Excellence and equity are not mutually exclusive.
Including fiber and ceramic works was important to Shah, as those works are often downgraded to merely "crafts." Instead, she rebuffs the gatekeepers who make those designations, presenting massive fiber hangings and ceramic vessels next to more traditional oil paintings.
The theme of abstraction unites the works, from gestural abstraction to luminous abstraction.
A few standout pieces include: Simone Leigh's bronze sculpture called "Stick," in which the form of a woman with an afro and a full skirt stands as a monument to the powerful legacy of Black women. "Harriet's Quilt" by Joyce J. Scott weaves Venetian glass beads into a colorful tapestry in honor of Harriet Tubman, a friend of the artist's mother. Covering a wall in the gallery, Firelei Báez's "For Améthyste and Athénaïre (Exiled Muses Beyond Jean Luc Nancy’s Canon, Anacaonas" seeks to reinstate women into the palatial walls in Haiti.
The show's diversity astounds, highlighting artists from across the globe, including Japan, Beirut, India, Ethiopia, New York City, Indigenous lands in America, and many other places.
"We tried to establish dialogues and echoes and correspondence among artists," said the show's curator Cecilia Alemani, who works as chief curator of High Line Art and curated the 59th annual Venice Biennale.

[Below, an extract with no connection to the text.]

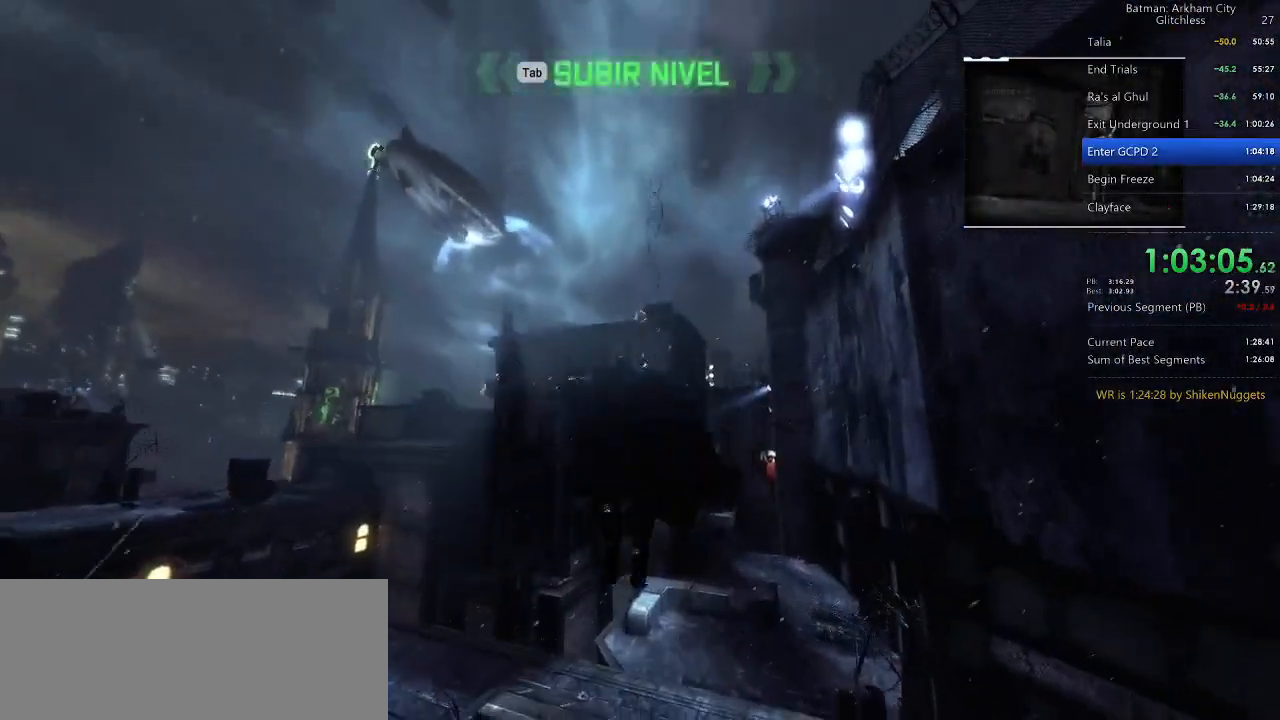
{"keys": ["space", "w"], "mouse": [], "events": [[40, "space", "up"], [100, "space", "down"]]}
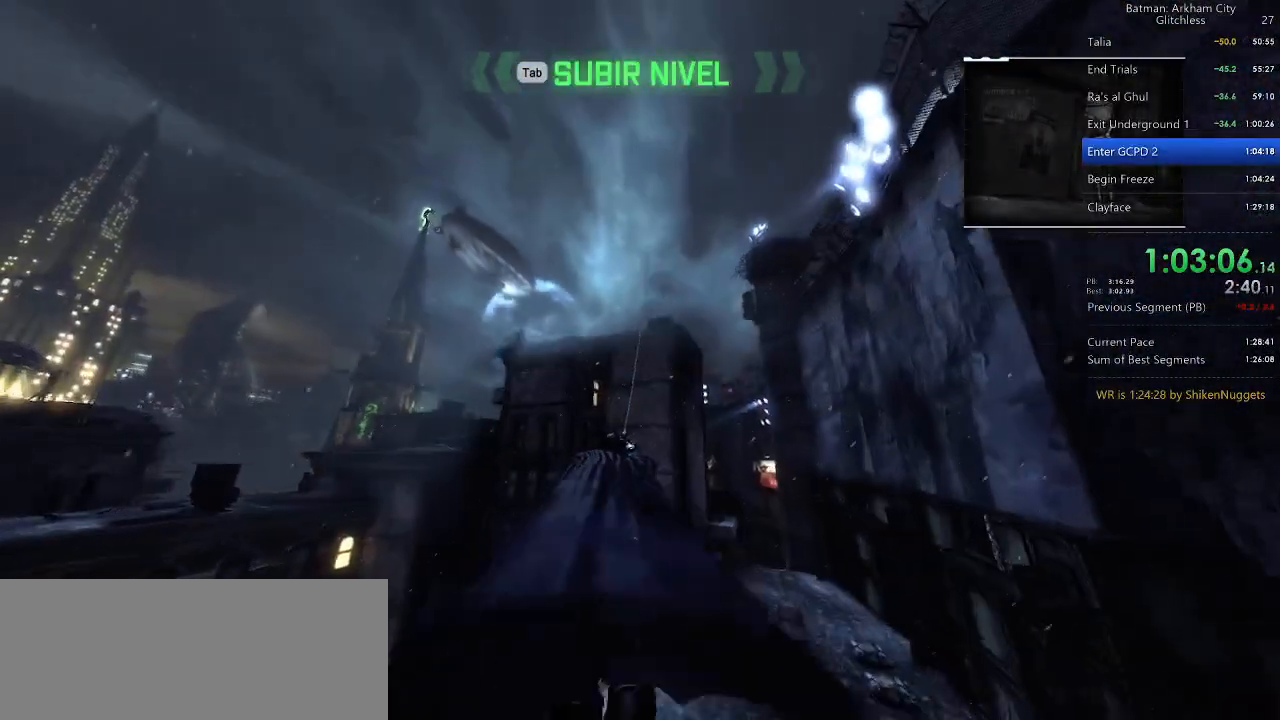
{"keys": ["space", "w"], "mouse": [], "events": []}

For example, one room explores the relationship between paper collages and digital ones — "the relationship between the loom and the computer screen," Alemani explained.
After collecting works for 12 years, Shah’s collection now includes some 300 pieces. This is the first time the collection is on view in New York City. When “Making Their Mark” wraps up in Chelsea after the new year, it will travel to the Berkeley Art Museum and Pacific Film Archive, then the Kemper Art Museum in St. Louis.
Shah, who immigrated to the United States from India three decades ago, worked as an executive in several major tech companies before deciding to focus on philanthropic pursuits. In addition to working on the art collection, her husband Gaurav Garg works as a tech entrepreneur.
To Shah, the work comes down to one central tenet that's made viscerally clear in this impactful show: "Excellence and equity are not mutually exclusive."